Experts in the gut health space met for a webinar hosted by the Global Prebiotic Association (GPA) last week, to discuss the challenges involved in communicating the health benefits of prebiotics to consumers.
The conversation, chaired by Traci Kantowski, communications director for GPA, turned to social media as the experts pointed out the microbiome is an in-vogue area of health which consumers are happy to discuss online.
Panellists Lisa and Alana Macfarlane, identical twins and co-founders of the gut health education platform The Gut Stuff, have a strong online network with over 80,000 followers on Instagram. They regularly post and host online events such as live interviews with health experts so this is where their history as radio DJs comes in handy - creating entertaining and engaging content.
The twins pointed out that prebiotic food and drink companies assume they're only competing against other health and wellness brands for consumers' attention but they're actually competing against anyone else who might steal the consumer's attention, from Donald Trump and Barack Obama to the Kardashians and Justin Bieber.
It's for this reason that it's so important to keep marketing messages super simple and engaging.
Alana explained: “The things we’re talking about aren’t cool and they definitely aren’t sexy but you have to talk about it in a way which grabs people’s attention."
She added that some products on shelves might be fuelling confusion around gut health with their vague messaging. It is for this reason that The Gut Stuff works to educate consumers about the science behind gut health claims.
“The research is still very early in its development and a lot of the research is on mice, not humans. But already companies are making claims and saying their products have health benefits based on a study on one ingredient rather than based on their product as a whole and I don’t think that’s always clear to the consumer.”
The twins believe it is their sincerity which has endeared a lot of people to them.
Lisa explained: “We are open about the fact we are on this learning journey too and we’re very honest about telling people the science in this market is still very early days and that human health is very nuanced so the story is always more complex than it first appears."
She added that many consumers are so early in their education journey that many will even struggle with the notion that their microbiome benefits from a wider variety of foods.
“The concept of addition rather than restriction is still a difficult one for consumers," Lisa explained. "People often think they need to be dairy free and gluten free and whatever else in order to stay healthy so the idea of having variety is in competition with what they currently believe. That’s the first hurdle to overcome before we even get on to discussing probiotics and prebiotics.
“For the moment, it’s about taking small steps – we aren’t going to get people passionate about short chain fatty acids but we can help people get up the first rung of the ladder.”
Kantowski pointed out that one big issue for the industry is that there isn’t one regulatory definition of what a prebiotic is, so the GPA has created one – "A nutritional product and/or ingredient selectively utilised in the microbiome producing health benefits".
She added that there are three key ways that a prebiotic will support the microbiome - support and feed, increase and produce, or balance and optimise - and all three of those functions are important to communicate to consumers.
Lisa and Alana said the phrase ‘prebiotics feed the good gut bacteria’ tends to be a comprehensible notion for most of the consumers they speak to and for consumers who are very new to the category sometimes it's better to stick to that basic phrase rather than confusing with any further information.
Kara Landau, founder of the brand Uplift Food which sells prebiotic snacks and powder, agreed the messaging needs to remain simple until the category is better established and consumers better educated.
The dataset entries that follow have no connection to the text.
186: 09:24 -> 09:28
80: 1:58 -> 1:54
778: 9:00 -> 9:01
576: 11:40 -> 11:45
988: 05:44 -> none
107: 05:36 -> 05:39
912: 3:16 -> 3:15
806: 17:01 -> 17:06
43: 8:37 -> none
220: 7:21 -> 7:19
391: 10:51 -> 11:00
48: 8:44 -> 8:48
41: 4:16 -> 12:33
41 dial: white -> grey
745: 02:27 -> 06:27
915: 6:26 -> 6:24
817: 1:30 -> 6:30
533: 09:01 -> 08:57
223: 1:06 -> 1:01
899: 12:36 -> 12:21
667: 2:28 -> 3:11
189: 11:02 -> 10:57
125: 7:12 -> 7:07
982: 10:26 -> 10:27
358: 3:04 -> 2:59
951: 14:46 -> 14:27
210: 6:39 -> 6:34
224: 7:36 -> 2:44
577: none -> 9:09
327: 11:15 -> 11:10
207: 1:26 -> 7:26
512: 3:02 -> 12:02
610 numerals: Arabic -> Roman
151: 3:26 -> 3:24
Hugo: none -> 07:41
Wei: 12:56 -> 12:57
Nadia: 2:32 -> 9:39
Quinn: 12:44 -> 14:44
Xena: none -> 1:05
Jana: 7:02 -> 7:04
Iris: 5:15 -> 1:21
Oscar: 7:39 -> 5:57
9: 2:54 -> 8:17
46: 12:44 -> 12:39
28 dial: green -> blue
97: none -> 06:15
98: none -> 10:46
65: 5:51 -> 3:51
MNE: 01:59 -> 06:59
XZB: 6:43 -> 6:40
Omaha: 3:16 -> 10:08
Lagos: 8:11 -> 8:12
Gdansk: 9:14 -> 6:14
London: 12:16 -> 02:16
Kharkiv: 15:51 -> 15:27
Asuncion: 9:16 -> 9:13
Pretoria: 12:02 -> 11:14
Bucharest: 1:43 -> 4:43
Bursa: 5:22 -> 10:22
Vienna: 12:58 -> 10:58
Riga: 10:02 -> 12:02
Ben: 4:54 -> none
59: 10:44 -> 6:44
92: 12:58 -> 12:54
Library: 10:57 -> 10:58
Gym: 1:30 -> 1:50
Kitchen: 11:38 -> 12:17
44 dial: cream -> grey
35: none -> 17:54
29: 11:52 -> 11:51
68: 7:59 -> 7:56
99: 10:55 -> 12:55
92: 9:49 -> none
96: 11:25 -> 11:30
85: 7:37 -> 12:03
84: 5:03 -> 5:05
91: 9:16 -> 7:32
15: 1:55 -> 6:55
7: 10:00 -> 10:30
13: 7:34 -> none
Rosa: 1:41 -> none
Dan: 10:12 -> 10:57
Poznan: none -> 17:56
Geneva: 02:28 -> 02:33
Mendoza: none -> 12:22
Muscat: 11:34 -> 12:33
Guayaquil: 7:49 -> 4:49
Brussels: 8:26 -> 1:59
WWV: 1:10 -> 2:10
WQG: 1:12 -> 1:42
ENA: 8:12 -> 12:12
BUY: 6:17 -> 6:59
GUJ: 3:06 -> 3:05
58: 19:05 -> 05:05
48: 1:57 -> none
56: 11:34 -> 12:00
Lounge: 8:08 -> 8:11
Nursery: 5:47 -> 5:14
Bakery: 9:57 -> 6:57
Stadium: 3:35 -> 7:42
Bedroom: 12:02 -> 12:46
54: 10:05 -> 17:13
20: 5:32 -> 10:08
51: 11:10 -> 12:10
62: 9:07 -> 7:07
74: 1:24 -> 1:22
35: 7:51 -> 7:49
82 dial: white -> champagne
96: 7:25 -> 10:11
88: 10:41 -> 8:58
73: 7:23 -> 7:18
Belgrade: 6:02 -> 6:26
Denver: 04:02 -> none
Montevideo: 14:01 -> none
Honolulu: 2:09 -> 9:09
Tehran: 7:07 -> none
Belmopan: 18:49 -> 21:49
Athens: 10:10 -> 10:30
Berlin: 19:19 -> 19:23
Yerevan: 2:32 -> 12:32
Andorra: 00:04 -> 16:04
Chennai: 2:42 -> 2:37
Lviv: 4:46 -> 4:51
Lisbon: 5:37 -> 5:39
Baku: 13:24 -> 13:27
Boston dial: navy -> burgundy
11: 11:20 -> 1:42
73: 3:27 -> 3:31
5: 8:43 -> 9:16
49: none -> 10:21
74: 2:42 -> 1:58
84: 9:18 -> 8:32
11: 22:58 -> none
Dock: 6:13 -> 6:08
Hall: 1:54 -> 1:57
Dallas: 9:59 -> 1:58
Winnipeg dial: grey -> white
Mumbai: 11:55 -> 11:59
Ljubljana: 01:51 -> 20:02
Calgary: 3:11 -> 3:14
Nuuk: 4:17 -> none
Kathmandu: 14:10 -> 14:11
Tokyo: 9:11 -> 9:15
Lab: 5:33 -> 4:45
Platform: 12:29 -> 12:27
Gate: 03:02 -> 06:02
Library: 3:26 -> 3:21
“Using the term ‘feed’ or ‘acts as the fuel’ are the simplest words to use that people can wrap their heads around. Unfortunately that doesn’t cover all three of the ways they support the microbiome but with where consumers are currently at, that is the messaging I would use.
“When you’re talking to health professionals or people in the medical space you can start to go into the production of short chain fatty acids (SCFA) and effects of specific strains of bacteria.”
She agreed with the twins that social media, particularly Instagram, is a great place to take the gut health conversation. She creates a lot of free publicity for her brand on this channel through her network of influencers and dietitians who have large online followings. She said many of her connections are happy to talk about gut health whether that be via social media posts, face-to-face events, online conferences or Instagram Q&As.
“That’s an authentic way to spread the message and social media is a great space to utilise as it’s important to connect with young dietitians as they will be the ones providing nutrition advice to the next generation.
“I also find that they are usually very keen to work with me and discuss gut health because it feels like a very progressive subject – it puts them ahead of the health curve.”
She added that there are three key communication strategies that Uplift uses to communicate the health benefits of the prebiotics in its products.
“Firstly, we connect prebiotics with another ingredient that consumers understand – such as probiotics or fibre.
“Secondly, we associate prebiotics with something positive – we do this with out product names like ‘gut happy cookie’ and ‘the daily uplifter’, and positive imagery.
“Thirdly, we talk about the ingredients from which we source our prebiotics, such as tapioca fiber and kiwi powder, because these are a lot more tangible to a consumer. We also provide imagery of the ingredients on pack and in marketing materials.”